Pensieri vischiosi, come fumo tra le labbra, girata nel letto verso la porta d'entrata, stretta alle sue stesse braccia, alle lenzuola, cercando con gli occhi un punto d'appoggio su cui soffermarsi e lasciar libera la mente. La sera prima in quell'abito e ora lì, incerta e vaga. 
Immagini del tutto separate di noi a volte compongono bizzarre sequenze, capaci tuttavia di restituirci nell'insieme, come fossimo mosaici ed ogni tessera portasse dentro una minuscola scena compiuta da leggere con una lente e coglierne il potere rivelatore.

sabato 23 novembre 2013


 ph. MS - attese, 2013

Si assottigliava lentamente l'indifferenza della gente. 
Era come una scomposizione molecolare, una nebulizzazione nell'aria che spargeva e transitava per poi rientrare e ricomporsi. Il brusio che era solo un sottofondo cominciava a distinguersi, le voci andavano connotandosi, gli sguardi denotavano un riconoscimento dovuto alla messa a fuoco dovuta all'andare del tempo nello stesso spazio, nella stessa situazione, nella stessa dimensione. Si aspettava come si aspetta l'ignoto e si finisce per simpatizzare con gli sconosciuti, senza parole. Non doveva essere troppo diversa la reclusione.

mercoledì 9 ottobre 2013


Orchidee, Nicola Guida

Era un siero, era infuso, era sottilmente strisciante appena sotto la superficie della pelle e mi pareva espandersi capillarmente, dall'epidermide in dentro, bucando all'improvviso e muovendo e spandendo e prendendo possesso, avanzando rapido, arrivando agli estremi, fino alle punte e da lì oltre, in moti ondosi, specialmente dalla testa, lungo i fili dei capelli, con effetto elettrostatico e allora correvo a guardarmi la raggiera che credevo di avere sopra e attorno alla faccia ma niente, fuori tutto taceva, era solo un lavorio interno, che macinava e sobbolliva e mi stirava i nervi, mi dava spasmi alla bocca e alle palpebre, eppure niente, tornavo a specchiarmi ed ero come sempre, in quieta apparenza.
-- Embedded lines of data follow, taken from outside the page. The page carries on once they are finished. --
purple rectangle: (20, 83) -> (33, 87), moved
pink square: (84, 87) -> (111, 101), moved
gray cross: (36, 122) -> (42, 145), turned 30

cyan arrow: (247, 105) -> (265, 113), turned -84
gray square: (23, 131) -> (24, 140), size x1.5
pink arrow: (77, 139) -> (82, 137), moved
Era come aver fumato vapore, bevuto assenzio,  mangiato un fiore psicotropo e meraviglioso, sentivo tutto l'essere fisico e cerebrale illimite, schizzato verso una pienezza sensoriale e un'infinita lucidità mentale, internamente superiore, supremo, massimo, ma la mia pupilla era ferma e l'immagine era solo silenzio.